PROBLEM DESCRIPTION:
Rewrite every item, swapping "street-level" for "outdoor" and keeping everything else the same. Leave the pictures out.

DATASET RECORDS:
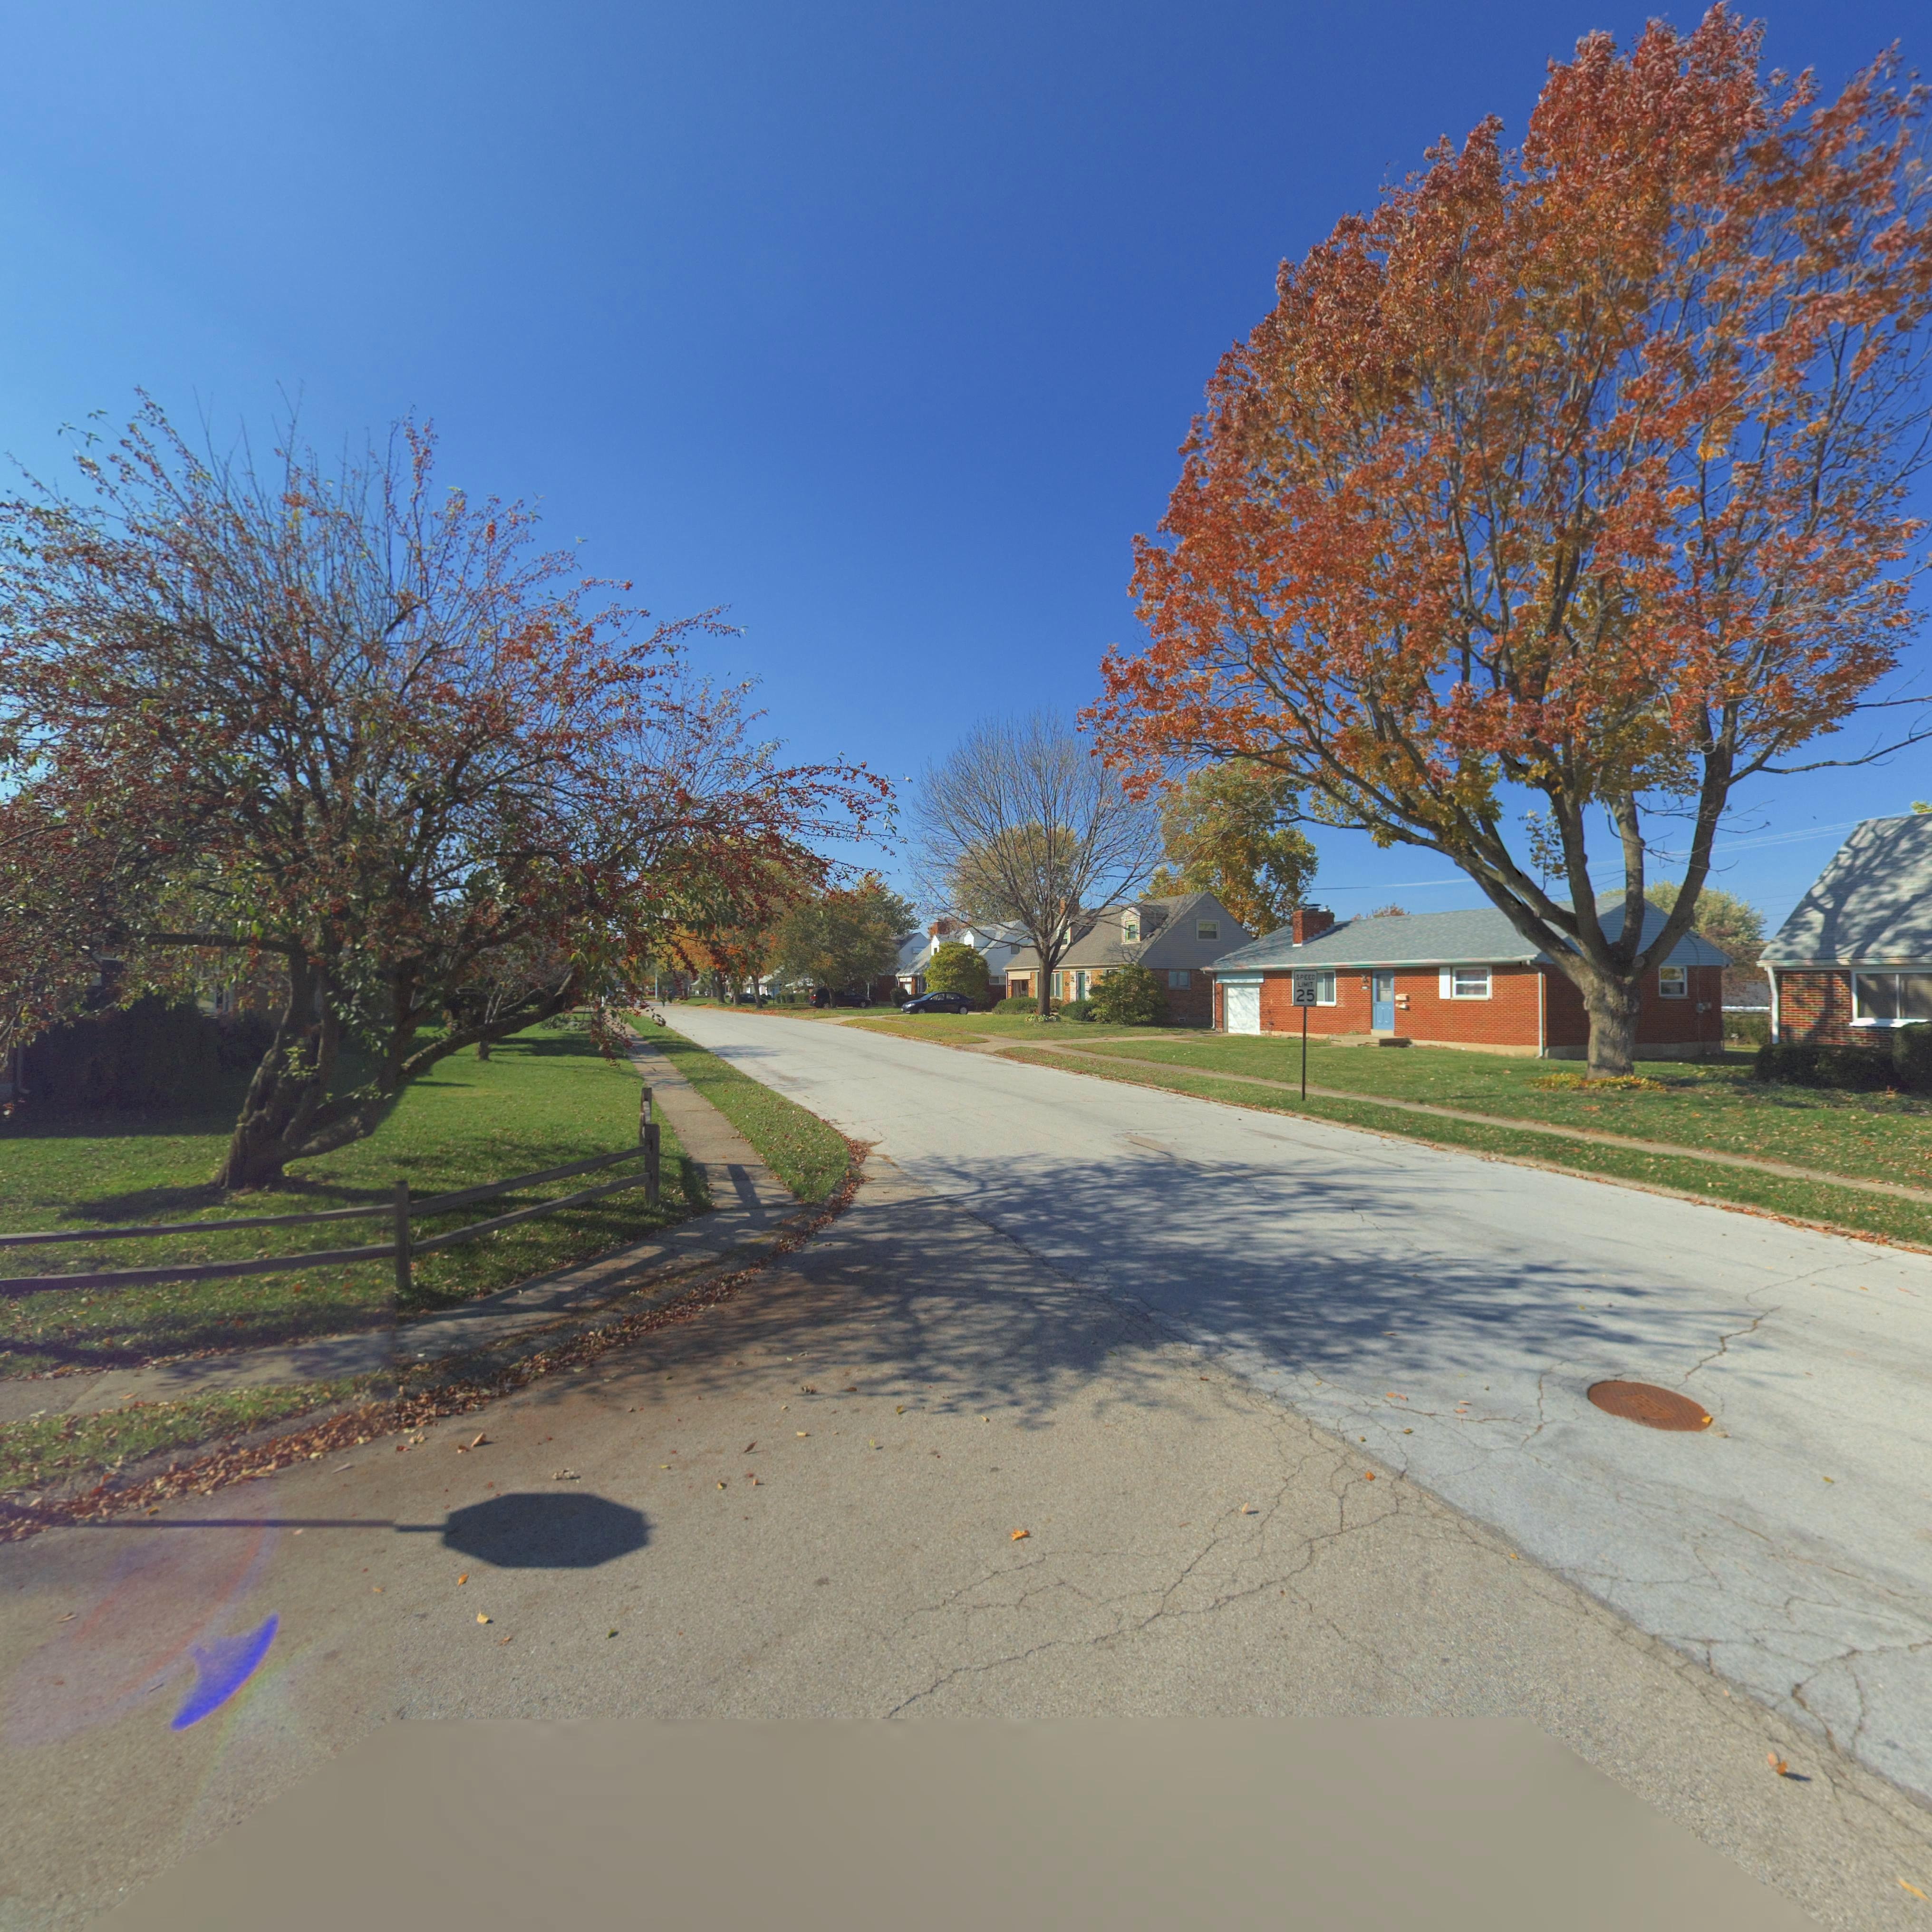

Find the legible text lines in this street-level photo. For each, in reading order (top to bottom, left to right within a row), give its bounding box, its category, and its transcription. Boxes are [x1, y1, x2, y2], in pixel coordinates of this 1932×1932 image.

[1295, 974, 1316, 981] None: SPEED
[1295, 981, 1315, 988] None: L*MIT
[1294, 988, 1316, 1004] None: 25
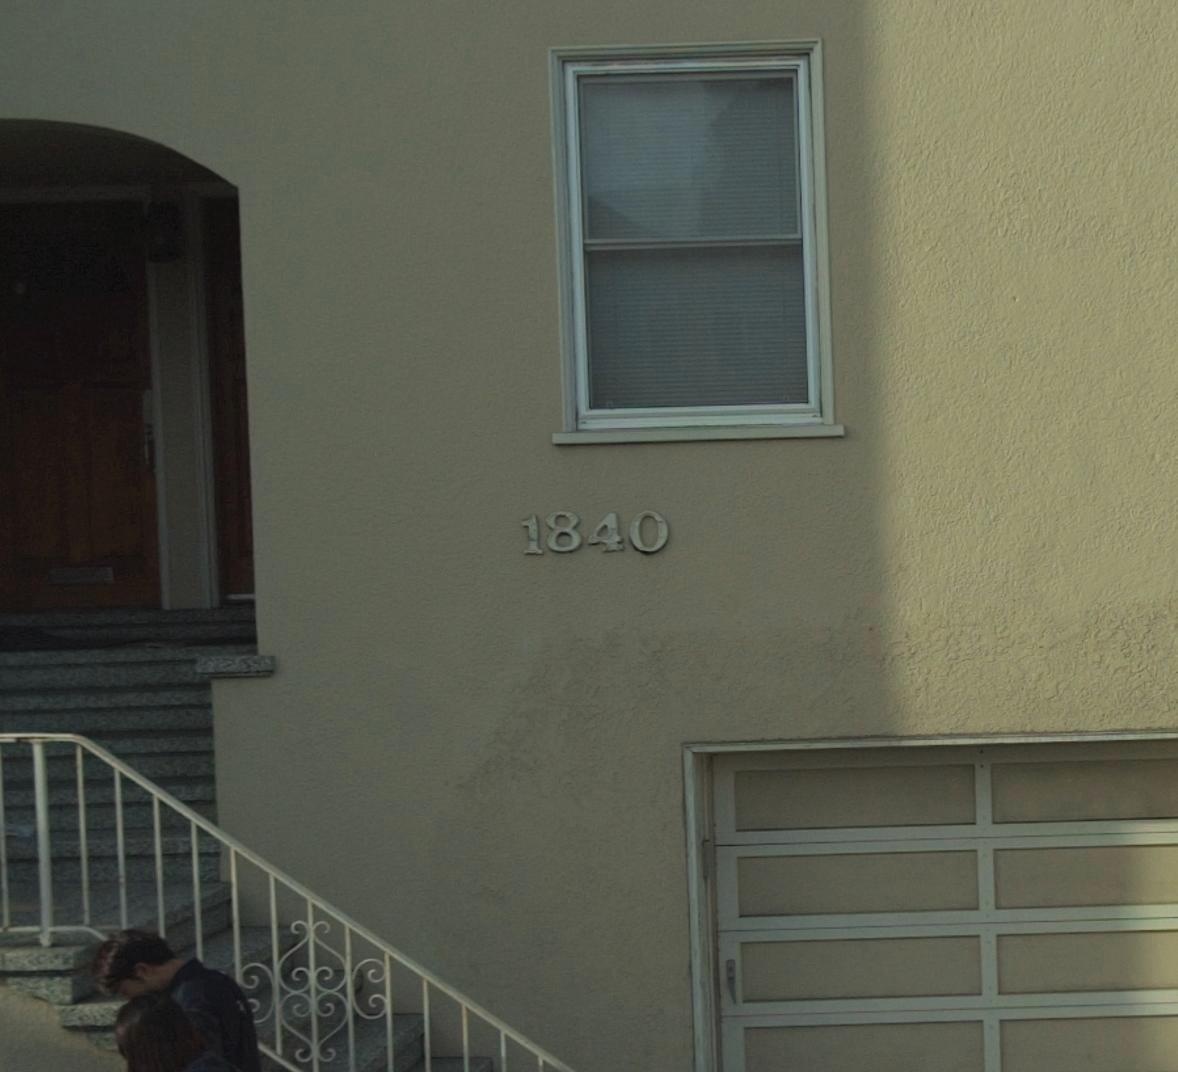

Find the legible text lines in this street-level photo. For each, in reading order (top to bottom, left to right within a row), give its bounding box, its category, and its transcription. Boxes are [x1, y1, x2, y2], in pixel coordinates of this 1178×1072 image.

RESPONSE TO THIS TASK:
Find the legible text lines in this outdoor photo. For each, in reading order (top to bottom, left to right within a row), give its bounding box, its category, and its transcription. Boxes are [x1, y1, x2, y2], in pixel coordinates of this 1932×1932 image.

[1295, 974, 1316, 981] None: SPEED
[1295, 981, 1315, 988] None: L*MIT
[1294, 988, 1316, 1004] None: 25

Find the legible text lines in this outdoor photo. For each, in reading order (top to bottom, left to right within a row), give its bounding box, its category, and its transcription. Boxes are [x1, y1, x2, y2], in pixel coordinates of this 1178×1072 image.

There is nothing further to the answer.